被害者A
作品4 麗子
「あれ?先輩は?」 出勤と同時にその目が捜すのは、いつもそこにいる賑やかな存在。 居るならば、中に入ってくる前にわかる。声が近所中に響き渡っているから。今日もいつもと変わらない日常があるんだと、誰もが知る。 その姿がないときは、ひどく不安そう。 母親の姿を見失った子供みたいな。 首輪のはずれてしまった犬みたいな。 「――――借金取りが来て逃走中」 そう答えると、目に光がはいったように輝く。 ほう、と息をついて唇の端に笑顔をふくませて。 「またですかぁ。先輩も懲りないなあ」 いつものせりふで愚痴ることができて、やっと呼吸ができたかのように背筋が伸びた。それからやっと、何事もなかったみたいに書類をめくり出す。 顔を作るのは得意だったのに。どうしてたったひとりの人だけが、あなたをそんなふうに不器用にしてしまったのかしらね。 「また金貸してくれって言いに来るんでしょ。もう、いつもいつも先輩は僕ばかり頼りにして」 窓越しに差し込む陽光。生けられた机上の花が桃色に艶めく。 けいちゃんは、りょうちゃんがいないと死んじゃうね。 りょうちゃんは、けいちゃんがいなくても平気なのにね。 そうしてあなたはずっと、あの背中を追いかけていくつもりなんだね。 手に入るはずなんかないって知ってるのに。 指先はよどみなくペンをうごかしているけれど、目はちらちらと窓の外を捜す。 大事なものがはやく戻ってこないかと。 欲しいものなんかなんにもなかったあなたが、ただ待っている。 我慢して時々追いかけて、掴みきれず落ち込んだり。

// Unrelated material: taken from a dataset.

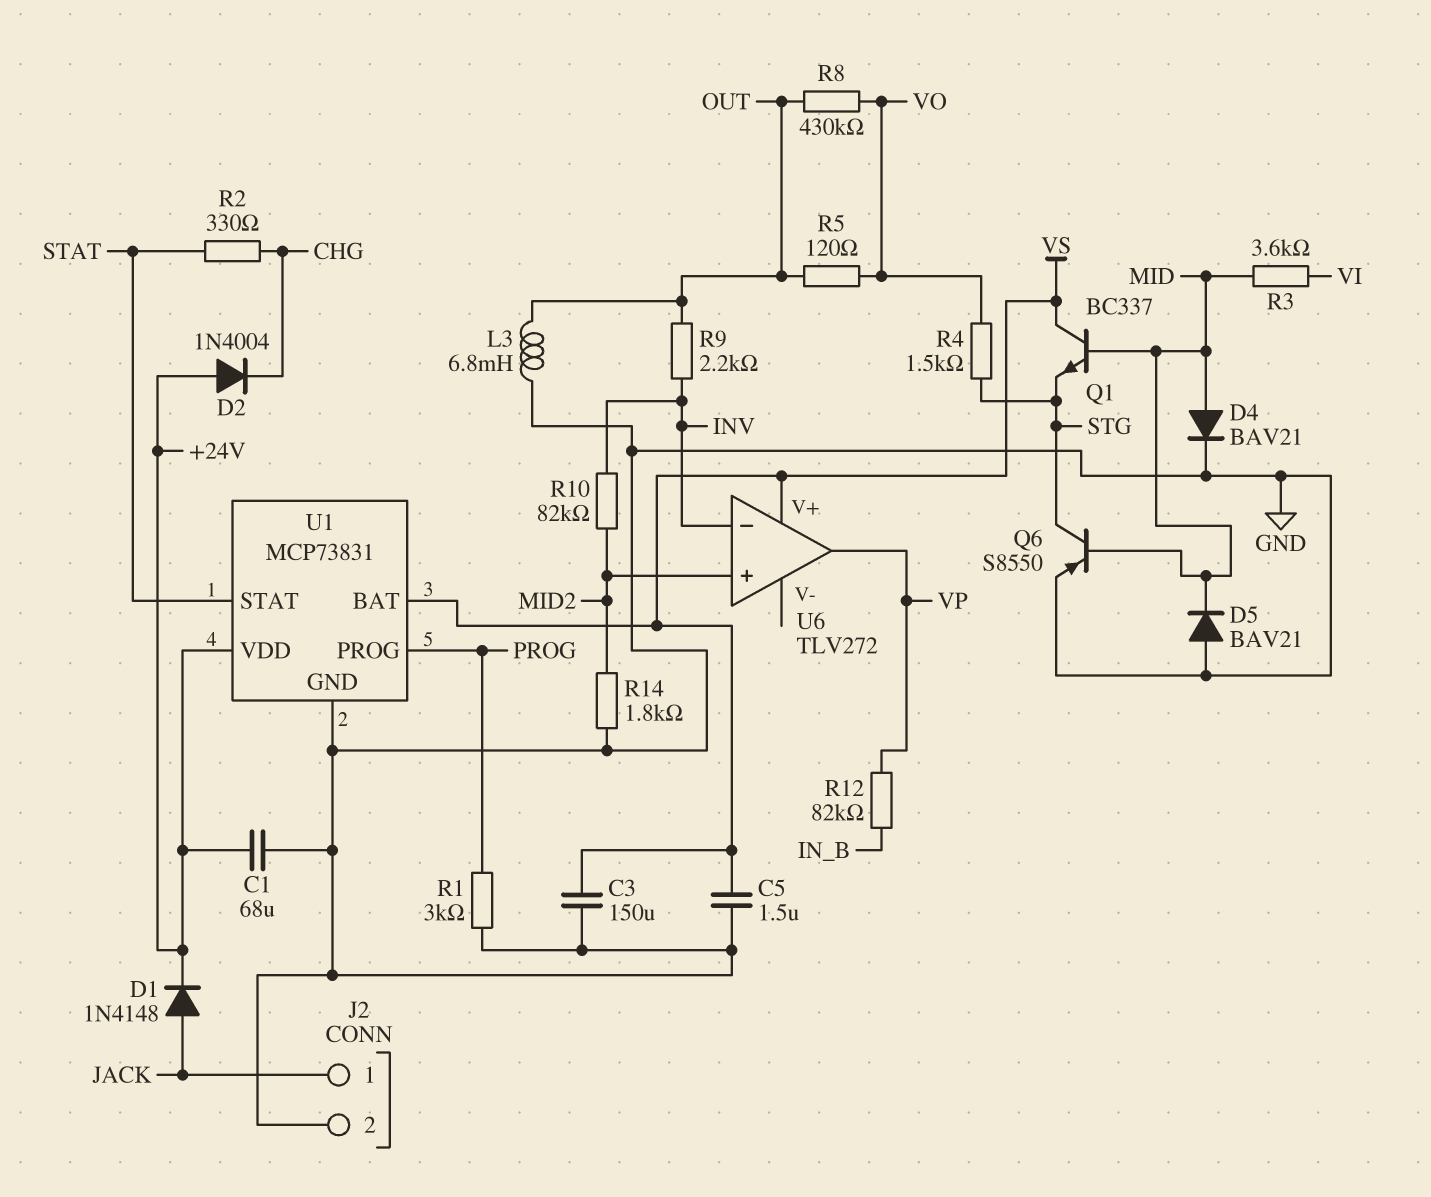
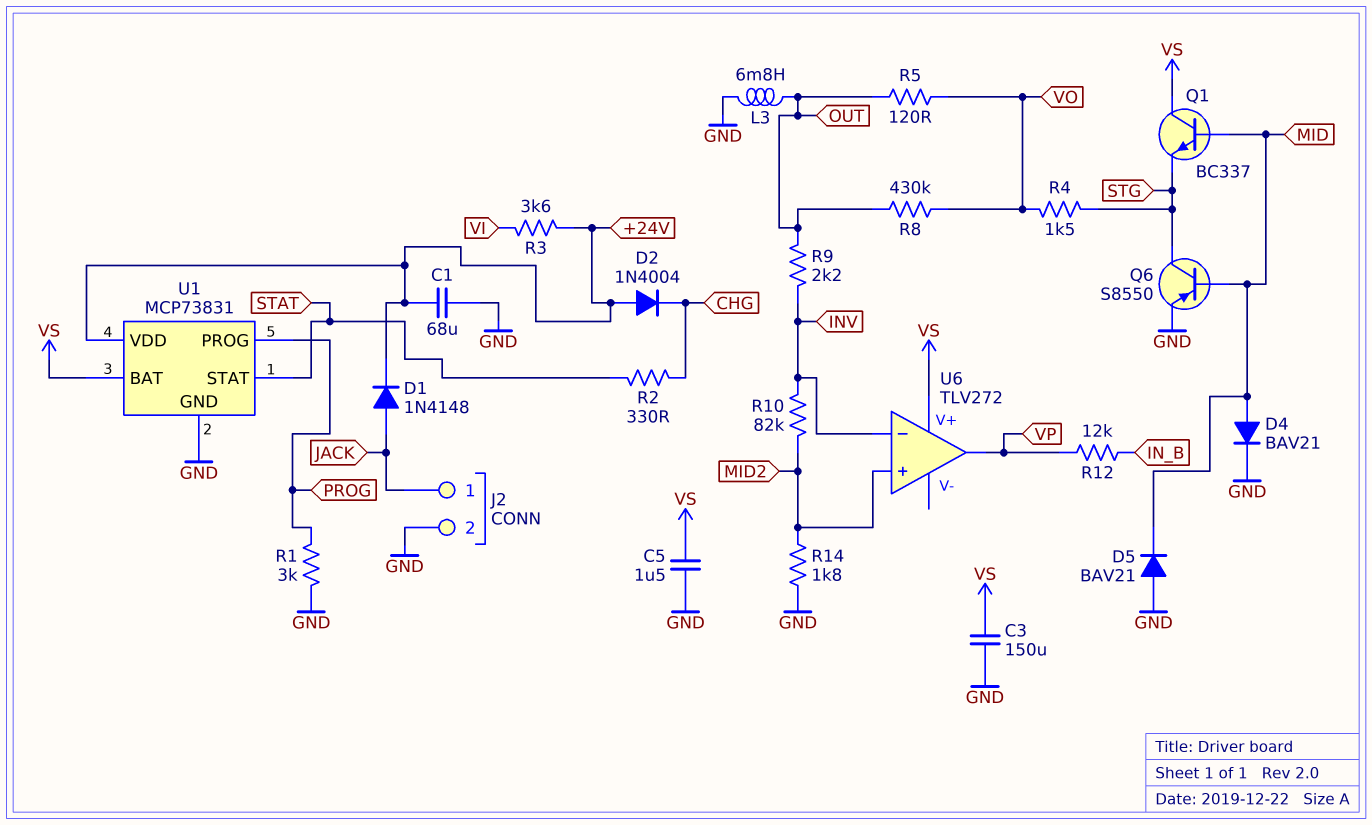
R3: 3.6k (MID, VI) -> 3.6k (+24V, VI)
R12: 82k (IN_B, VP) -> 12k (IN_B, VP)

きっと泣いたりもして。 ただ、あなたの名を大声で呼ぶのを待っている。 たとえそれがなんの情もない言葉でも。 ずっとこのままでいられたらいいね。 けいちゃんが、りょうちゃんとずっといられたらね。 りょうちゃんをすきなけいちゃんが、 とっても好きよ。 |
麗子の立ち位置って、中川の保護者みたい。